### TEXT EXCERPT
—————

Sometimes it is useful to fit a curve to an analytical function, for
example in the case of autocorrelation functions with noisy tails.
|Gromacs| is not a general purpose curve-fitting tool however and
therefore |Gromacs| only supports a limited number of functions.
:numref:`Table %s <table-fitfn>`  lists the available options with the corresponding
command-line options. The underlying routines for fitting use the
Levenberg-Marquardt algorithm as implemented in the lmfit package \ :ref:`162 <reflmfit>`
(a bare-bones version of which is included in |Gromacs| in which an
option for error-weighted fitting was implemented).

—————

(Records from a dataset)
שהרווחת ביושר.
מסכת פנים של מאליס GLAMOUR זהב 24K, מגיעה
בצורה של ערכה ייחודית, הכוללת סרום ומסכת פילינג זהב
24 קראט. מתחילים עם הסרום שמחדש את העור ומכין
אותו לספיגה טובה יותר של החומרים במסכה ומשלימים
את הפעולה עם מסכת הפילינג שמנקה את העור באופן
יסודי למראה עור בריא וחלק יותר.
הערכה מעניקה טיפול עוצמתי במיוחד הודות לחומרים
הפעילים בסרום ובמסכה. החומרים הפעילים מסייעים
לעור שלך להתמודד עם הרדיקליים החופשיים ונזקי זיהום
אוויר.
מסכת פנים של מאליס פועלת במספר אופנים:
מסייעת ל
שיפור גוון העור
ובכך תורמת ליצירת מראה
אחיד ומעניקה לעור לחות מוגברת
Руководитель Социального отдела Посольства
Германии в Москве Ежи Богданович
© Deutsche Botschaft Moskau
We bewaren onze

—————

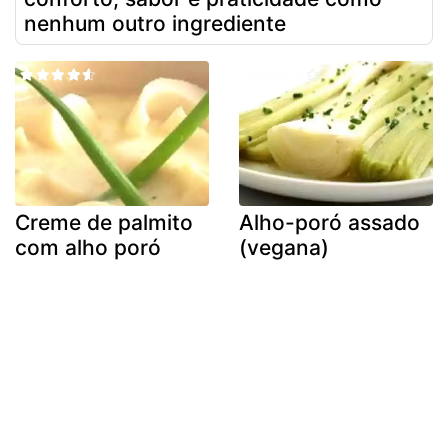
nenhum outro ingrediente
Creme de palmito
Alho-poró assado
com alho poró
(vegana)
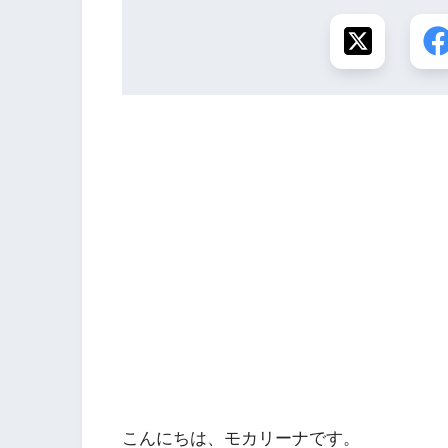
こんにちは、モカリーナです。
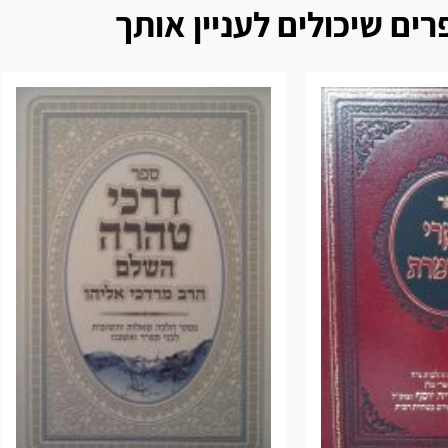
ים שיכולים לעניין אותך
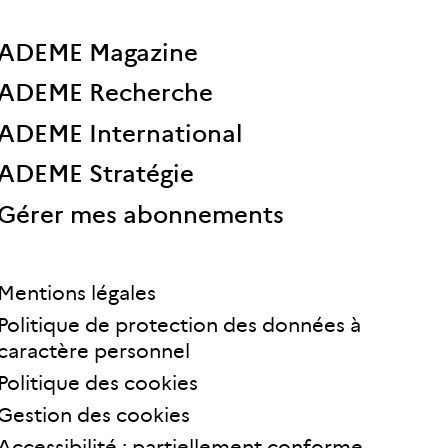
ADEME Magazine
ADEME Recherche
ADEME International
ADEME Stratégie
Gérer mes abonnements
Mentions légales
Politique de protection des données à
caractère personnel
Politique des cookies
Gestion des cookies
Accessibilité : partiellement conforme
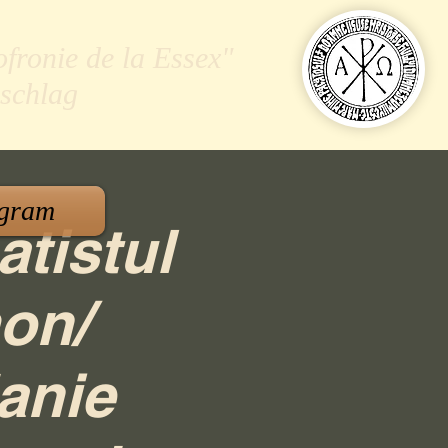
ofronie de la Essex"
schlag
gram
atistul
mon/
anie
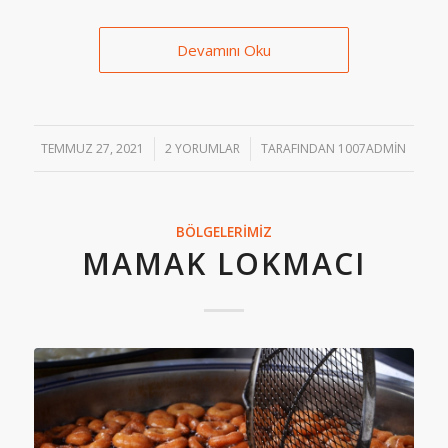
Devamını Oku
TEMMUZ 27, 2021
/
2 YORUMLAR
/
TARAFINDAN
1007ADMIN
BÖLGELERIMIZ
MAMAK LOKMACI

—————

### ACTIVITIES
1) List every piece of software and every algorithm that the curve-fitting excerpt mentions by name.
2) Answer these questions using the curve-fitting excerpt:
(a) What case does it give as an example of when fitting a curve to an analytical function is useful?
(b) Which algorithm do the underlying fitting routines use?
(c) What option was implemented in the bare-bones version of lmfit that is included in Gromacs?

### EXERCISE RESPONSES
1)
Gromacs
Levenberg-Marquardt algorithm
lmfit package

2)
(a) Autocorrelation functions with noisy tails.
(b) The Levenberg-Marquardt algorithm, as implemented in the lmfit package.
(c) An option for error-weighted fitting.